Unlike a left-ventricular assist system, which uses the heart’s natural electric signal to supplement its mechanical pumping action, the biventricular pacemaker adjusts the electric signal itself. Traditional pacemakers supply two wires to the heart: one to the upper right chamber; one to the lower right chamber. The biventricular pacemaker adds a third wire, which connects to the lower left chamber. With this third wire, the pumping action of the heart’s right and left lower chambers are re-coordinated.

"The device doesn’t change the underlying nature of the problem, but it can be quite successful in treating the disruptive symptoms of heart failure and is much less risky and invasive than something like an LVAS or a cardiac transplant," says Gregory A. Ewald, MD, assistant professor of medicine.

He, Faddis and Joseph G. Rogers, MD, associate professor of medicine, are participating in two national trials to test this type of device. Participants are eligible only if a strict, advanced drug regimen does not alleviate their symptoms. Patients continue their medical routine after implantation with a device.
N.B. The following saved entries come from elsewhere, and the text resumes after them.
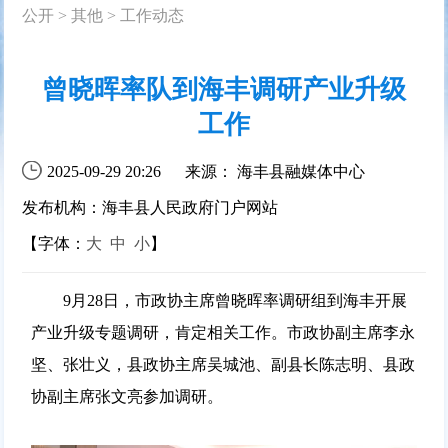
公开
>
其他
>
工作动态
曾晓晖率队到海丰调研产业升级
工作
2025-09-29 20:26
来源： 海丰县融媒体中心
发布机构：海丰县人民政府门户网站
【字体：
大
中
小
】
9月28日，市政协主席曾晓晖率调研组到海丰开展
产业升级专题调研，肯定相关工作。市政协副主席李永
坚、张壮义，县政协主席吴城池、副县长陈志明、县政
协副主席张文亮参加调研。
The Miracle InSync ICD trial, sponsored by Medtronic, is a secondary prevention trial that uses a combination biventricular pacemaker/defibrillator in heart failure patients who need a defibrillator due to life-threatening heart rhythm problems. This study will examine whether patients’ symptoms and quality of life improve. Medtronic’s InSync biventricular pacemaker (without the defibrillator) received FDA approval in August 2001.

In contrast, Guidant’s Companion trial is a primary prevention trial with respect to life-threatening heart rhythm abnormalities. Nearly half of all heart failure-related deaths are sudden, implicating an anomaly in cardiac rhythm.

"Even if a heart failure patient hasn’t had any heartbeat irregularities, he is at a high risk from dying of an arrhythmia," says Faddis.

That’s why the Companion trial is examining whether biventricular pacing can improve patients’ quality of life and help prevent sudden death in heart failure patients who have not experienced rhythm abnormalities, but who still have trouble breathing, despite medical treatment.

In this trial, participants who meet the entry criteria may remain on heart failure medications or be randomly assigned to receive one of two devices: a biventricular pacemaker or a biventricular pacemaker/ defibrillator. With more than 2,000 projected participants nationwide, Companion is the largest device study to date, and it is the first to examine whether either type of device reduces mortality.

"We already have implanted biventricular pacemakers in about 50 patients. Some have had a dramatically positive response, many have had an improvement in symptoms," says Ewald. "In some patients, it may even remove the need for more drastic procedures in the future, such as heart transplant or implantation of a ventricular assist device. These clinical trials will allow us to determine which patients will benefit most so that we can further target the therapy."